Ed è qui il bello. Da sempre Cremona vive storie di provincia e di frontiera. Da quando fu la prima città che i romani costruirono a nord del Po, due secoli prima di Cristo. Nel magnifico cortile Federico II dell’Arengario, dove si trova il palazzo Comunale, di fronte all’altissimo Torrazzo e al meraviglioso Duomo, c’è una significativa lapide dedicata a Giacomo Pagliari, «ucciso a Porta Pia di Roma il 20 settembre 1870 nel combattimento che fu ultimo ad atterrare una dominazione sacerdotale non voluta da Cristo condannata dalla ragione e dalla Storia». Sono parole che raccolgono lo spirito indipendente e fiero della città. L’essenza del provincialismo più nobile. Don Primo Mazzolari, che era nato a Santa Maria del Boschetto, una frazione della campagna attorno a Cremona, era un’altra voce che non conosceva inchini. Lottò contro l’ottusità delle gerarchie ecclesiastiche, convinto che l’avvenire fosse «della democrazia», nei primi anni Cinquanta fu il centravanti della dottrina sociale i cui valori si imperniavano nel pacifismo e nella non violenza, tanto da sostenere un forte movimento di resistenza contro la guerra. Una sua frase chiosa il primo degli «incontri istituzionali» voluti dal sindaco Perri, «non a destra, non a sinistra, non al centro ma in alto», a proposito di «una politica per la città».

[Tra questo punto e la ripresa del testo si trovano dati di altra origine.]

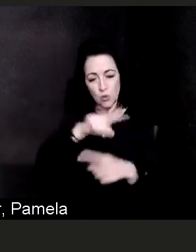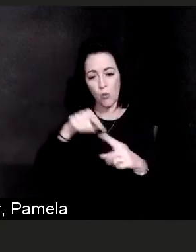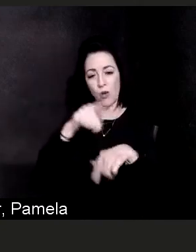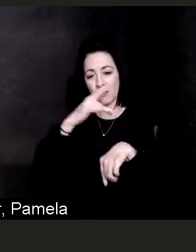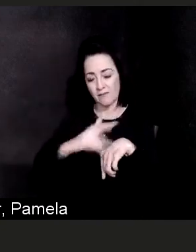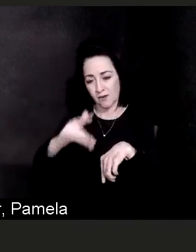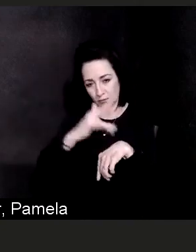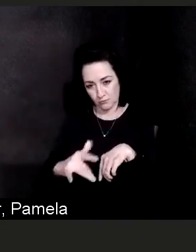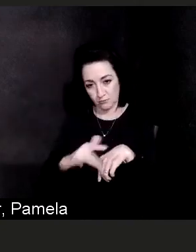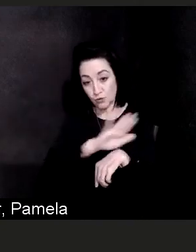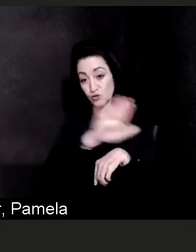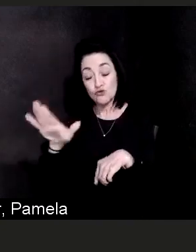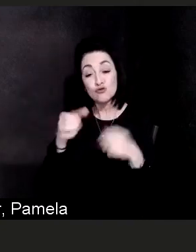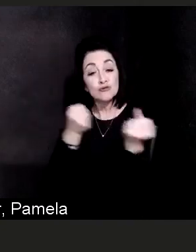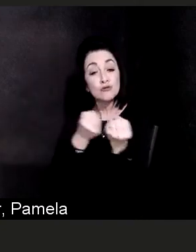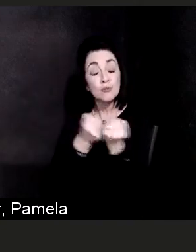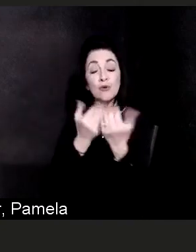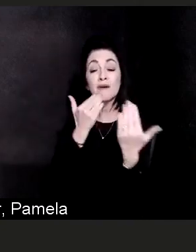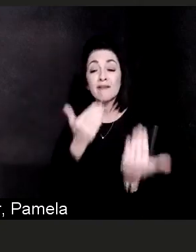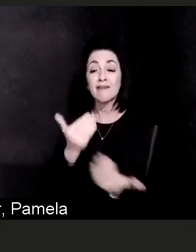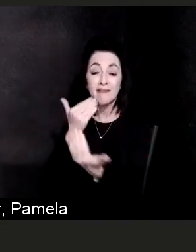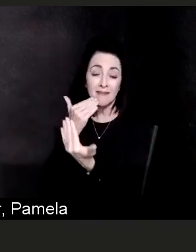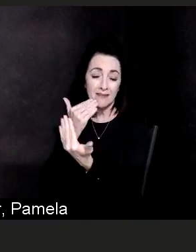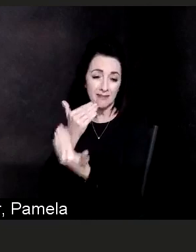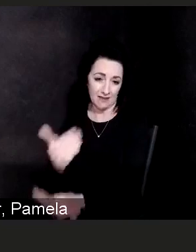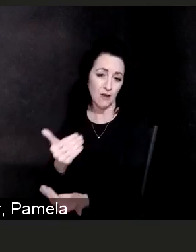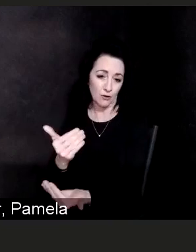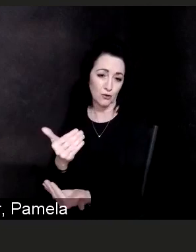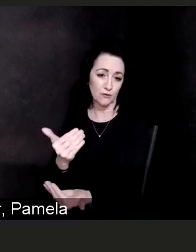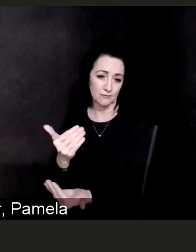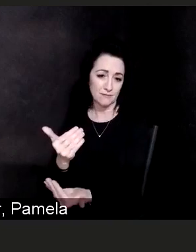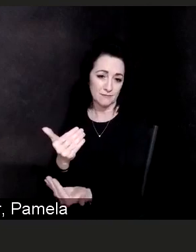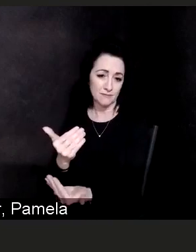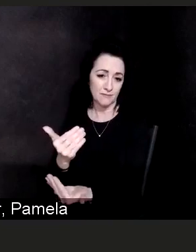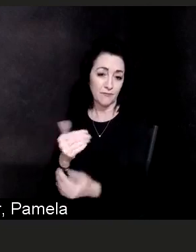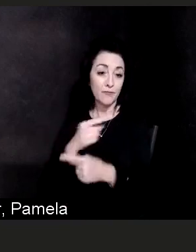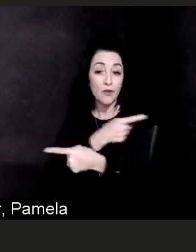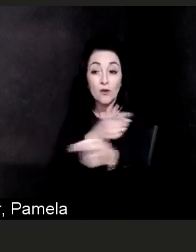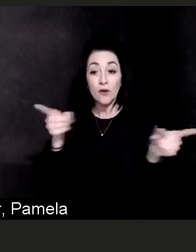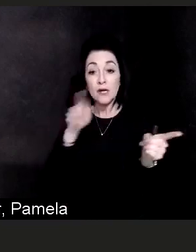Thank you for all that you do. Thank you all Beebe team members for the work that you do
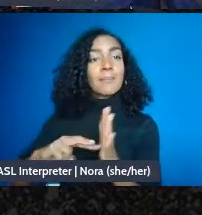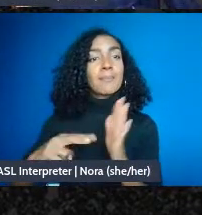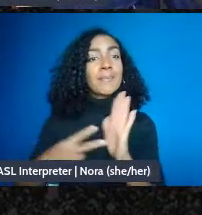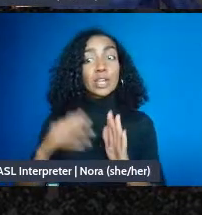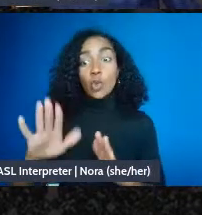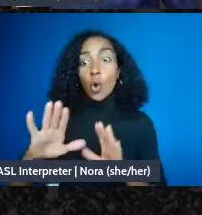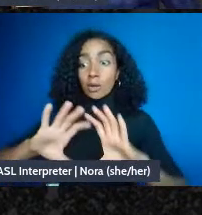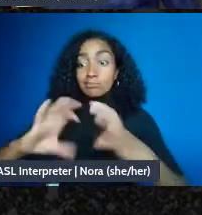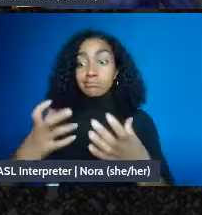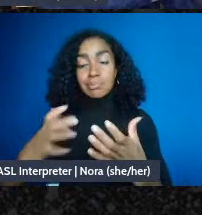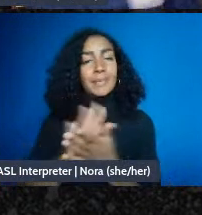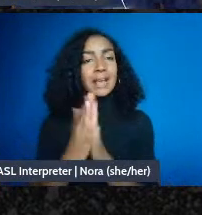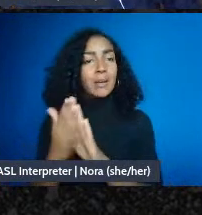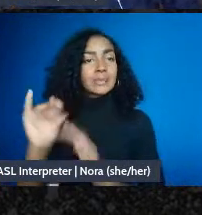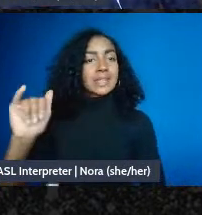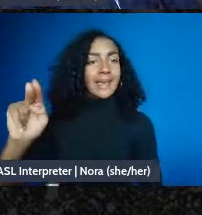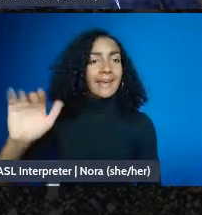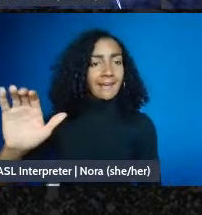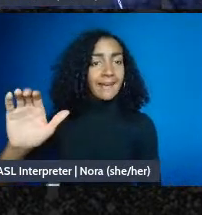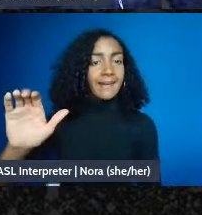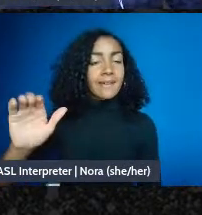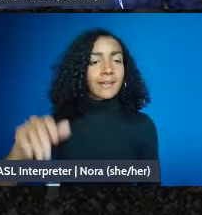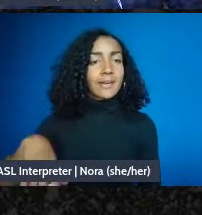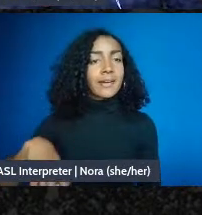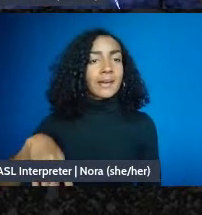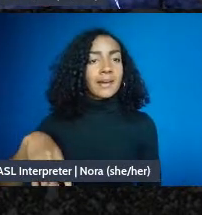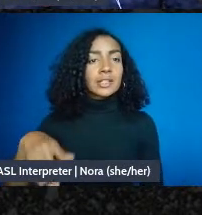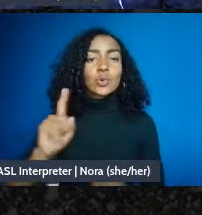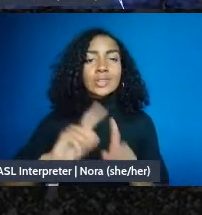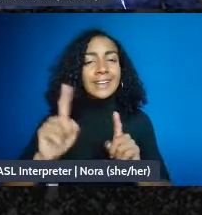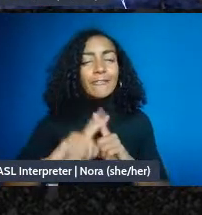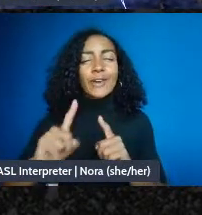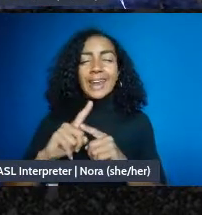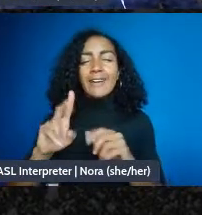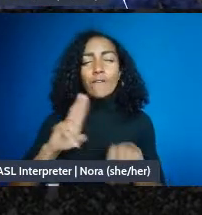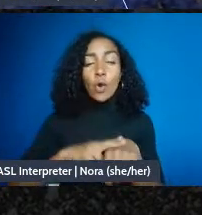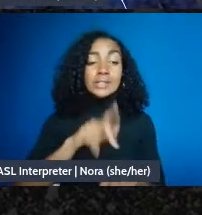about entities, you know, there's differences of course between LLCS and non-profits,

E allora, dopo aver sbirciato foto stupende in bianco e nero esposte dall’Ottica Faliva («Era sul Po la nostra Rimini»), conviene tirar dritto verso l’Ospedale Maggiore, e la sua torre. Non lontano da lì, in via Ca’ del Ferro, sorge il carcere che ha accolto e poi rilasciato Mauri e Milanetto. Siamo ai limiti della città, verrebbe voglia di dire, ai limiti della civiltà.
Oltre, c’è solo tanta campagna e la tangenziale, uno dei tanti non luoghi dei nostri tempi. La prigione, iniziata nel 1986 e terminata nel 1992, avrebbe dovuto ospitare all’inizio 150 detenuti in altrettante celle di nove metri quadrati: due letti, una tv a colori con telecomando e radio, un armadietto, un gabinetto. Il decreto Scotti-Martelli del 1992 ne raddoppiò invece capienza e problemi: oggi nelle sei sezioni si stimano in quattrocento. Dicono che tutti fanno a gara per organizzare partite con gli ospiti «eccellenti». Non si sa mai.